Furthermore, a number of such institutions, including the Institute for Poverty and Agrarian Studies itself, have made submissions on the green paper and legislation gazetted for public comment. It is thus wrong for senior officials of the Proactive Land Acquisition Strategy to state that policies were released without publicity, sufficient communication and in a "paternalistic" manner.

Its learned colleagues have made a habit of peddling misinformation. On a number of occasions, Rural Development Minister Gugile Nkwinti and departmental director general Mdu Shabane have asked them to partake in the policy process, but they recused themselves.

In line with the principle of "equitable access to land across race, gender and class", South Africa will continue to support various beneficiaries, including those bordering on being commercial farmers, communal owners, farm workers, co-operatives and labour tenants.

South Africans interested in farming, who are affluent and need additional land, are allowed to apply, but to call the programmes "elitist" or create the impression that it is primarily such persons that we have given land to is incorrect.

Over the next five years, the department is targeting the delivery of four million hectares to smallholder farmers. Furthermore, the integrated implementation plan for the animal and veld management programme, launched by the minister in August 2013, targets the release of 25 farms per province from state land for the purpose of decongesting communal areas and addressing the needs of performing smallholders who need additional land and performing ­subsistence farmers who are ready to be graduated to smallholders.

These area-based approaches and the implied subdivision of property suggests a clear smallholder strategy that also addresses the creation of job opportunities in soil rehabilitation and greening these areas.

The learned professors call for a smallholder strategy, yet describe as "ludicrous and anti-poor" an approach that will set a minimum amount of land, as suggested by the agricultural land holdings policy framework.

We have further proposed to commercial farmers that they consider a solution to the impasse, and make land available for farmworkers and farm dwellers. They have responded relatively positively and the details are to be teased out. If a deal is reached, it would be historic.

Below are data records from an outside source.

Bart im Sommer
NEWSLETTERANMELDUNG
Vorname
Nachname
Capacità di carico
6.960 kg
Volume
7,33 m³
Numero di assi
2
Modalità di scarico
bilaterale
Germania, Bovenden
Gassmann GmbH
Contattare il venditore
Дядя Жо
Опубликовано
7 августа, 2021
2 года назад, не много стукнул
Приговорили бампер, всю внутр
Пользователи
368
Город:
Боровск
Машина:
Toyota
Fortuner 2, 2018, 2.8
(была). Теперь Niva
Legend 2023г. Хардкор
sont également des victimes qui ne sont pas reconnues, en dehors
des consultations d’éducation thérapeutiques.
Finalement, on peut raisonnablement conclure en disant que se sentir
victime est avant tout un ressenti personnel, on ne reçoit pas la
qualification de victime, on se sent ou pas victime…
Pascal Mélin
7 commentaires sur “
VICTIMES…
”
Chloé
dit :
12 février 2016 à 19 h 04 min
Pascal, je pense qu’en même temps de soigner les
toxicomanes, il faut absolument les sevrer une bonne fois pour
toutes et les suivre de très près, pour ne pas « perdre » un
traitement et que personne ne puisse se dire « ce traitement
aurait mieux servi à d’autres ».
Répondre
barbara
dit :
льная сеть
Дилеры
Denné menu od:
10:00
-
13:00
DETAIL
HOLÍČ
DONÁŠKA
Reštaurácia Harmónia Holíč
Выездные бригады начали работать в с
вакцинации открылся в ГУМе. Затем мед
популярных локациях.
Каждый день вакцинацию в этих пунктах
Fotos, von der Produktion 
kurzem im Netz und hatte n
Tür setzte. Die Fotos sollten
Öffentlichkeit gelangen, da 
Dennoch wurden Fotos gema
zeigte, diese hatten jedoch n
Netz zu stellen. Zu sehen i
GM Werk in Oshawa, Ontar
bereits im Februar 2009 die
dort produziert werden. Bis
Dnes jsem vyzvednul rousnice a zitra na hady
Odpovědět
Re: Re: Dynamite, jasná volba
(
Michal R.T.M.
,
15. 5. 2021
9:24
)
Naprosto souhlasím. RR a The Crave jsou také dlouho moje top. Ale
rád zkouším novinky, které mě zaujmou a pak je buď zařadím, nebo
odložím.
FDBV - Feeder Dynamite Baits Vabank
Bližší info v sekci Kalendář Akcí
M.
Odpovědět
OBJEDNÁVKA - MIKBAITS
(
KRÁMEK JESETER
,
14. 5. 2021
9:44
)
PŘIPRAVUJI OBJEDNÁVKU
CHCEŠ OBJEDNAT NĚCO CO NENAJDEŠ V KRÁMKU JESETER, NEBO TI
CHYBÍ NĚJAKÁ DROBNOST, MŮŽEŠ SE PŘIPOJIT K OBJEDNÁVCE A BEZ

In addition, it is misrepresentation of the policy to state that "traditional leadership is being given greater powers of land administration".

The intention of policy in this area is to regulate decision-making on land administration, management and development, as well as what happens to the proceeds from ­enterprises developed on these lands.

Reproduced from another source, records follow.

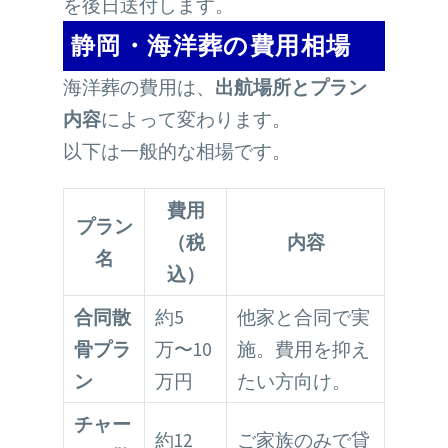
を後日送付します。
静岡・海洋葬の費用相場
海洋葬の費用は、
出航場所とプラン
内容
によって変わります。
以下は一般的な相場です。
費用
プラン
（税
内容
名
込）
合同散
約5
他家と合同で実
骨プラ
万〜10
施。費用を抑え
ン
万円
たい方向け。
チャー
約12
ご家族のみで貸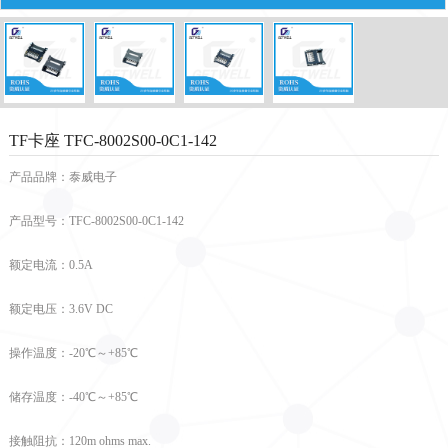
TF卡座 TFC-8002S00-0C1-142
产品品牌：泰威电子
产品型号：TFC-8002S00-0C1-142
额定电流：0.5A
额定电压：3.6V DC
操作温度：-20℃～+85℃
储存温度：-40℃～+85℃
接触阻抗：120m ohms max.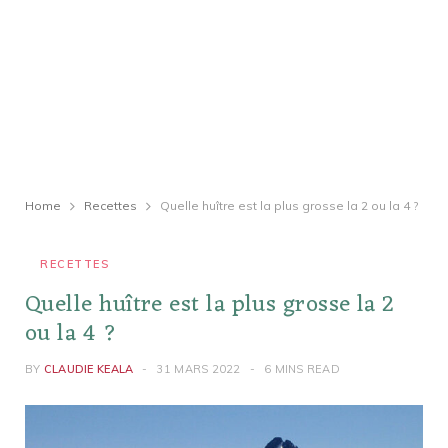
Home
Recettes
Quelle huître est la plus grosse la 2 ou la 4 ?
RECETTES
Quelle huître est la plus grosse la 2
ou la 4 ?
BY
CLAUDIE KEALA
31 MARS 2022
6 MINS READ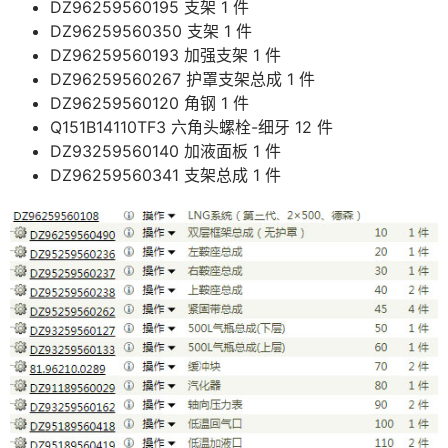
DZ96259560195 支架 1 件
DZ96259560350 支架 1 件
DZ96259560193 加强支架 1 件
DZ96259560267 护罩支架总成 1 件
DZ96259560120 角钢 1 件
Q151B14110TF3 六角头螺栓-细牙 12 件
DZ93259560140 加液面板 1 件
DZ96259560341 支架总成 1 件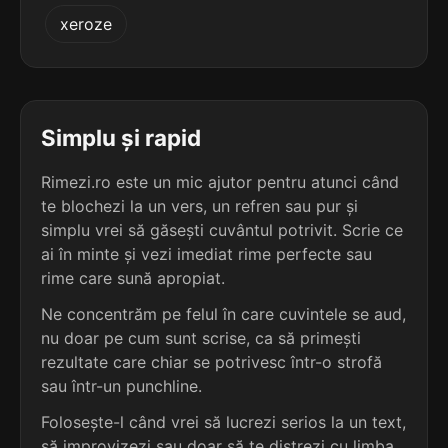
3
3
xeroze
2 sil.
preprint
1 sil.
strimt
8 lit.
6 lit.
terminație: int
terminație: imt
3
3
1 sil.
splint
Simplu și rapid
2 sil.
bun-simț
6 lit.
8 lit.
terminație: int
terminație: imț
Rimezi.ro este un mic ajutor pentru atunci când
te blochezi la un vers, un refren sau pur și
3
3
1 sil.
simplu vrei să găsești cuvântul potrivit. Scrie ce
sprint
1 sil.
clinc
6 lit.
ai în minte și vezi imediat rime perfecte sau
5 lit.
terminație: int
terminație: inc
rime care sună apropiat.
3
Ne concentrăm pe felul în care cuvintele se aud,
3
1 sil.
șplint
nu doar pe cum sunt scrise, ca să primești
1 sil.
simt
6 lit.
4 lit.
terminație: int
rezultate care chiar se potrivesc într-o strofă
terminație: imt
sau într-un punchline.
3
Folosește-l când vrei să lucrezi serios la un text,
3
1 sil.
clint
1 sil.
simț
5 lit.
să improvizezi sau doar să te distrezi cu limba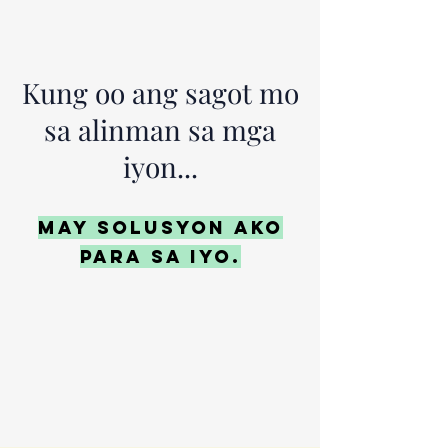
Kung oo ang sagot mo
sa alinman sa mga
iyon...
MAY SOLUSYON AKO
PARA SA IYO.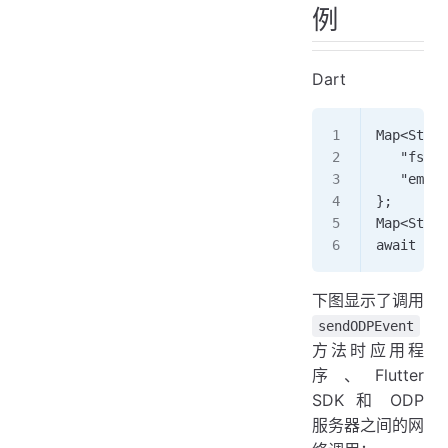
例
Dart
Map<Strin
   "fs_us
   "email
}; 
Map<Strin
await flu
下图显示了调用
sendODPEvent
方法时应用程
序、Flutter
SDK 和 ODP
服务器之间的网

The policy proposes three fundamental instruments that have the potential to shift power relations in favour of the community, as the Constitution intends. These are decisions on land based on substantive quorums indicated by household representation rather than numbers attending decision meetings, and the policy further proposes that household rights to land are clearly demarcated to realise "communal land with institutionalised use rights".

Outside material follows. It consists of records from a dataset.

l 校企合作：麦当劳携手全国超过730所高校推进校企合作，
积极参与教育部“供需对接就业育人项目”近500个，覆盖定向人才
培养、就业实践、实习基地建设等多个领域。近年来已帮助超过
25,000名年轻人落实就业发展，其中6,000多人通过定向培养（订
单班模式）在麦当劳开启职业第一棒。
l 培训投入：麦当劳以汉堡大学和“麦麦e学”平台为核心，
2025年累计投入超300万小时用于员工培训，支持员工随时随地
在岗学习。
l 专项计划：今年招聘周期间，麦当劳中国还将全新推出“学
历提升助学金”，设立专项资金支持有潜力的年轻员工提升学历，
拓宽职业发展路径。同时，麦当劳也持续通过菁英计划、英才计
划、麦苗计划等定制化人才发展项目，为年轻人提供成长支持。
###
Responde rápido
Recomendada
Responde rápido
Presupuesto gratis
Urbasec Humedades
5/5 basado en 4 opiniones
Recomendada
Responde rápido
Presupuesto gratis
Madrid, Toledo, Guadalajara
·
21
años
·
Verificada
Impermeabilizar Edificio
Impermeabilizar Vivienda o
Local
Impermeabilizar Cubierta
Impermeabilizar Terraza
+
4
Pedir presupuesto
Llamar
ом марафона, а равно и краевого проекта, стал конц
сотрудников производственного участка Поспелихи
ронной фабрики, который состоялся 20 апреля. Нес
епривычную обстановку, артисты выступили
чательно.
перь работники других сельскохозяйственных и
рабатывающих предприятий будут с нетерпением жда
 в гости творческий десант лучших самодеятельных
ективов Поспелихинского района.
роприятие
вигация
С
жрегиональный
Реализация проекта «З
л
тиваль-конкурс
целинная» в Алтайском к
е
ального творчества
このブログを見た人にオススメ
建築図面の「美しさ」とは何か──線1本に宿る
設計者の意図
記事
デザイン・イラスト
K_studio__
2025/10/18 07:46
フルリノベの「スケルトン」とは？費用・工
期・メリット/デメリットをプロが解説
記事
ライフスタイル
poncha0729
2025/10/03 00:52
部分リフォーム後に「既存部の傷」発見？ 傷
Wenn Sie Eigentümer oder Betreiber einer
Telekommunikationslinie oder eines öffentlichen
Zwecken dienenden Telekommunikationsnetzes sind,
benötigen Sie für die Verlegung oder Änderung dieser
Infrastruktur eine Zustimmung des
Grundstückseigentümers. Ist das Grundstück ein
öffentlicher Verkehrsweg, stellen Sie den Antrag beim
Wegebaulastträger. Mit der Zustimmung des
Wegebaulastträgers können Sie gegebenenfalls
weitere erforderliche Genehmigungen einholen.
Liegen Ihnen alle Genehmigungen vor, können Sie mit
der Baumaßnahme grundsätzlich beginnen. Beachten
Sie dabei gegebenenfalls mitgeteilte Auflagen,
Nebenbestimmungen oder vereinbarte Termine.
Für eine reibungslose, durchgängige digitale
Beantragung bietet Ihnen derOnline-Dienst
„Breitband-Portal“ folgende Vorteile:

Portion allotments to households, the commons and strategic natural resources will be subdivided and the rights to these clearly specified.

This is the substance of the policy, and how "power is being transferred to traditional leaders" is known only to our learned colleagues.

Whatever institution is in place, whether it be a traditional leader or communal property association or both, the substantive issue is the power of decision-making and where it lies. Indeed, the risk will be in the practice and the existing imbalance of power, and it is here that rural NGOs and community-based organisations have a critical role to play.

Hilton Toolo is head of policy ­development in the department of rural development and land reform.